Creating a Madrona project from scratch¶
These instructions will walk you through developing a basic implementation of Madrona. This includes installing from the development repository, setting up a sample app, testing that everything installed smoothly, then doing some basic customization. By the end you’ll have an application that will perform all the basic functions needed to start drawing MPAs on a map.
Project Structure¶
It is important to understand how a Madrona application is structured. There are essentially two codebases:
- madrona - a python module providing a set of django apps that contain the core functionality common to all Madrona instances.
- the project code - a django project which implements and extends the functionality provided by madrona (specific to the particular project’s needs).

**Aim 1:**
Answer these questions from the Madrona project guide:
(a) From what source is Madrona installed?
(b) How many codebases make up a Madrona application?
(c) What does the madrona module provide?
**Aim 2:** Revise the Madrona project guide, starting with "Creating a Madrona" and going on through "all Madrona instances.", and replace "smoothly" with "correctly".
The data after this point has no connection to the Madrona project guide.

**Source excerpt:**
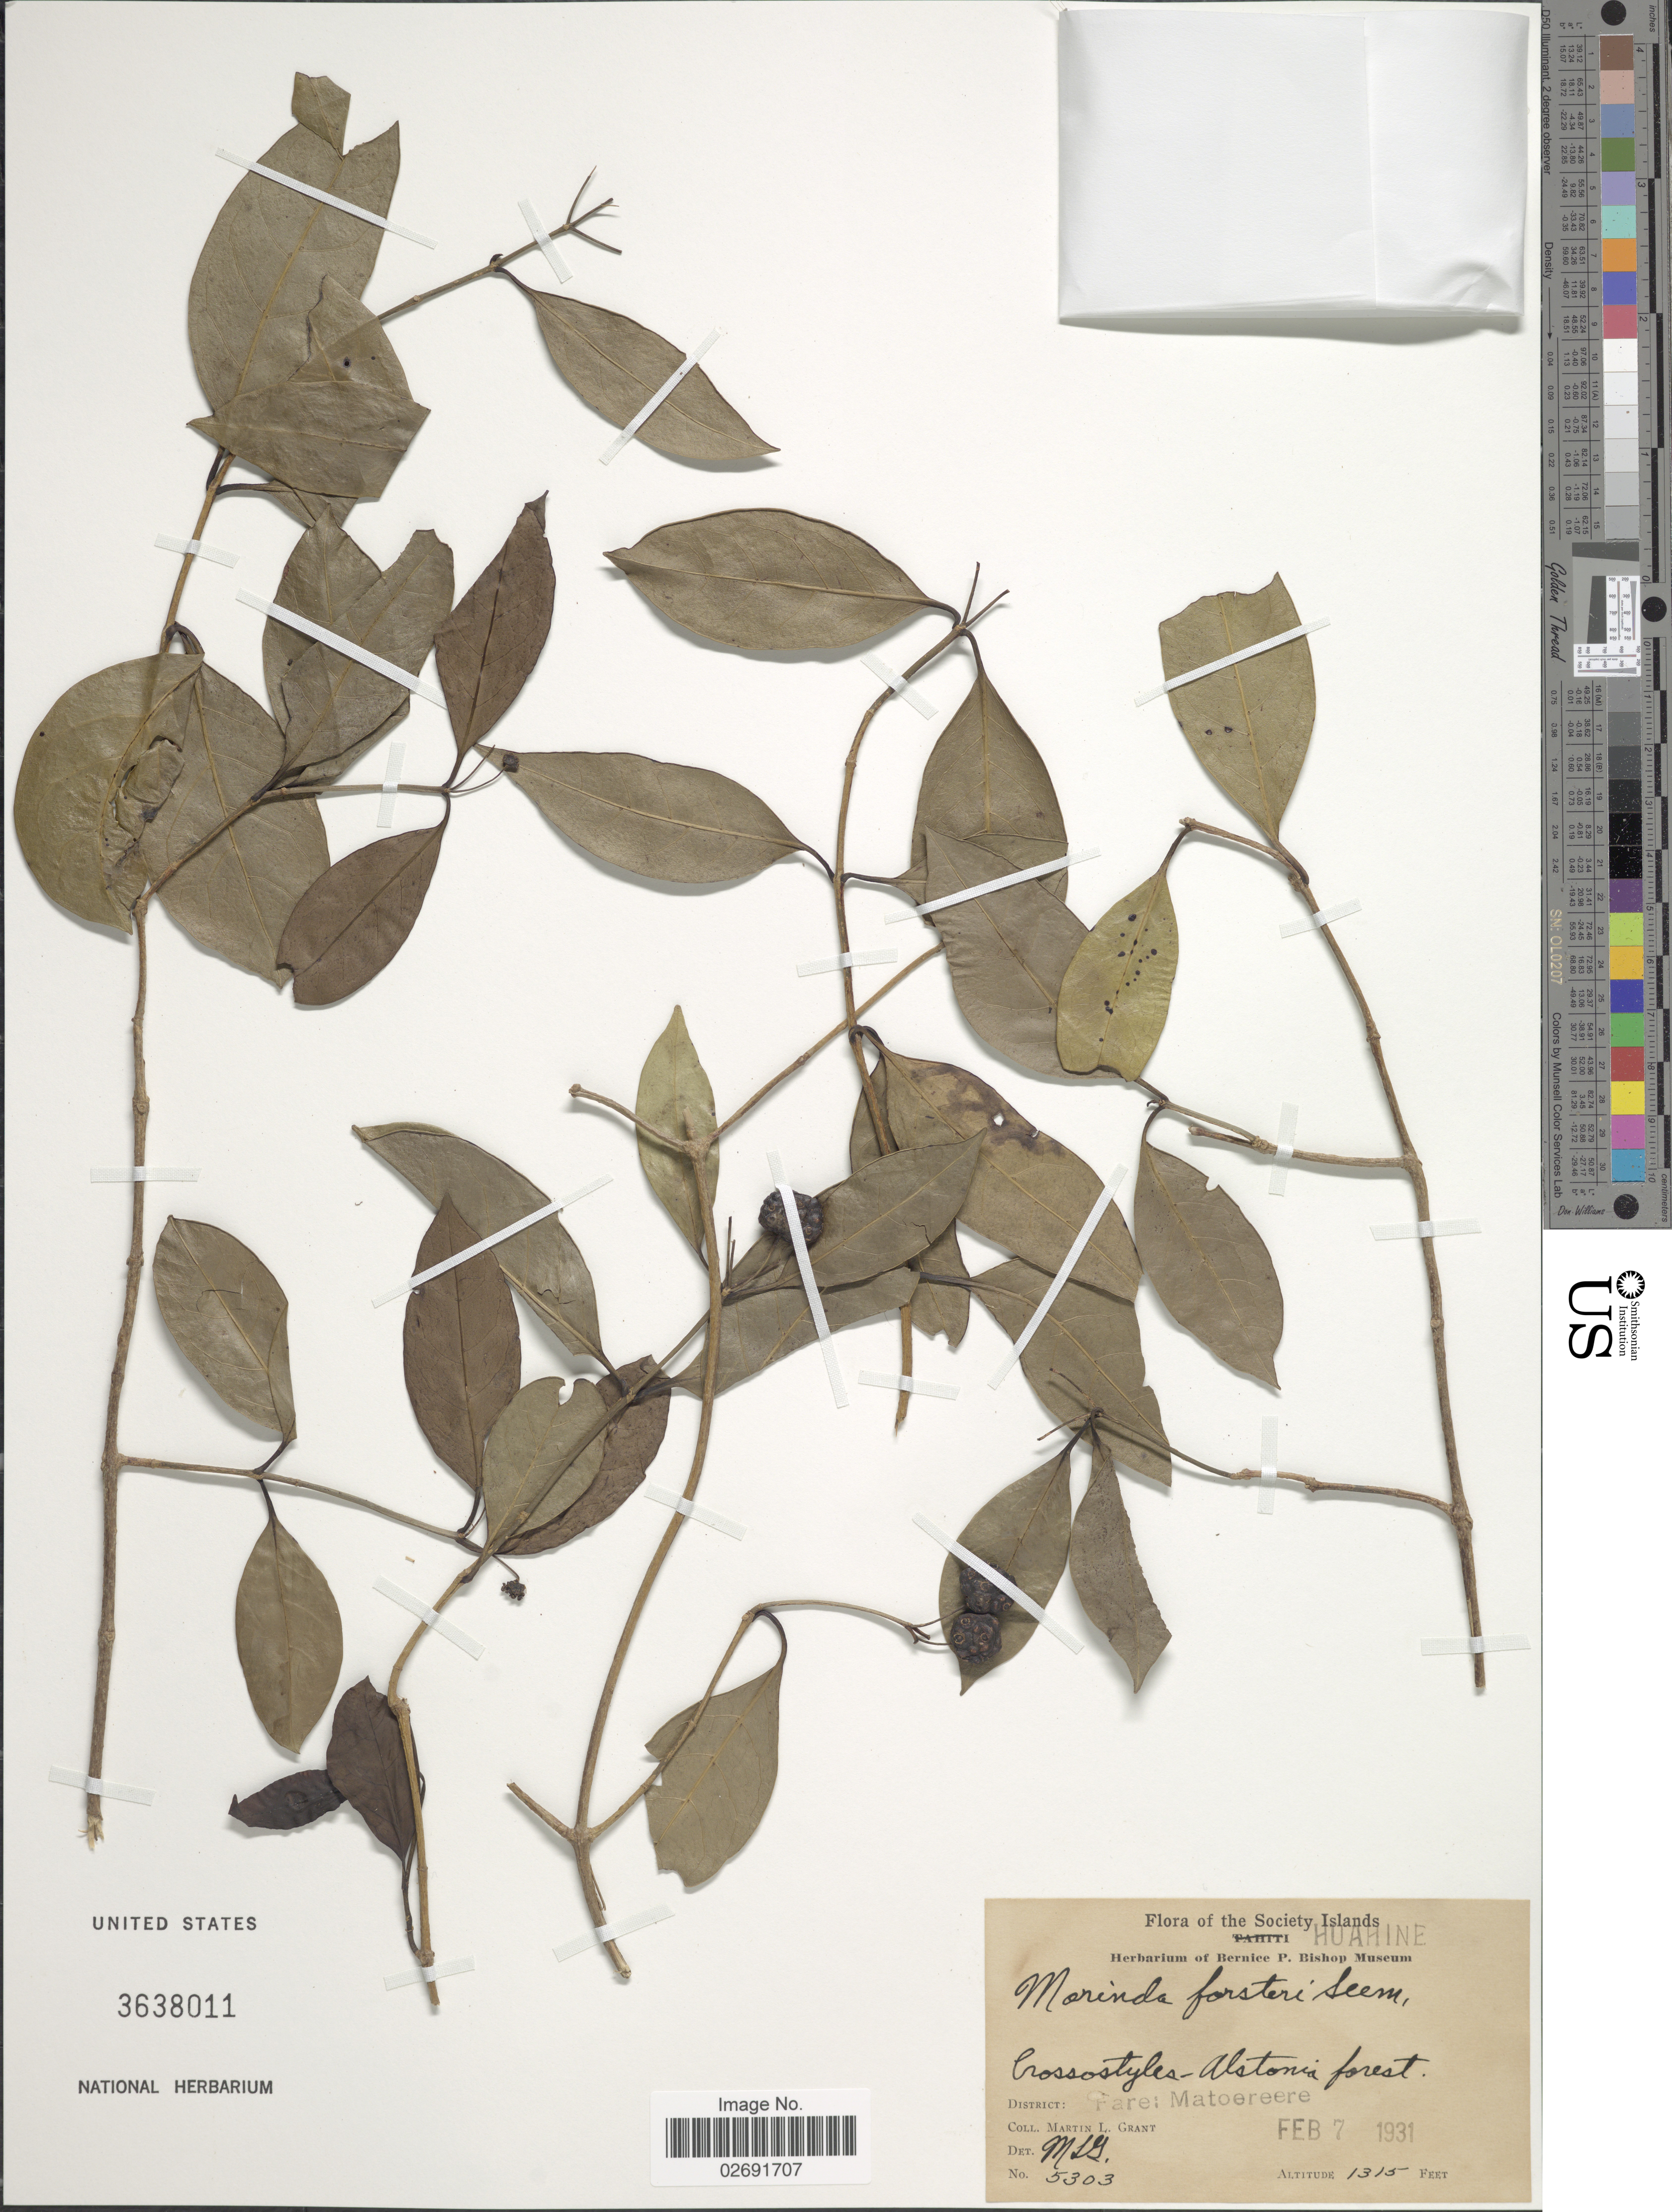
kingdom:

**Result 1:**
(a) The development repository.
(b) Two.
(c) A set of django apps that contain the core functionality common to all Madrona instances.

**Result 2:**
Creating a Madrona project from scratch¶
These instructions will walk you through developing a basic implementation of Madrona. This includes installing from the development repository, setting up a sample app, testing that everything installed correctly, then doing some basic customization. By the end you’ll have an application that will perform all the basic functions needed to start drawing MPAs on a map.
Project Structure¶
It is important to understand how a Madrona application is structured. There are essentially two codebases:
- madrona - a python module providing a set of django apps that contain the core functionality common to all Madrona instances.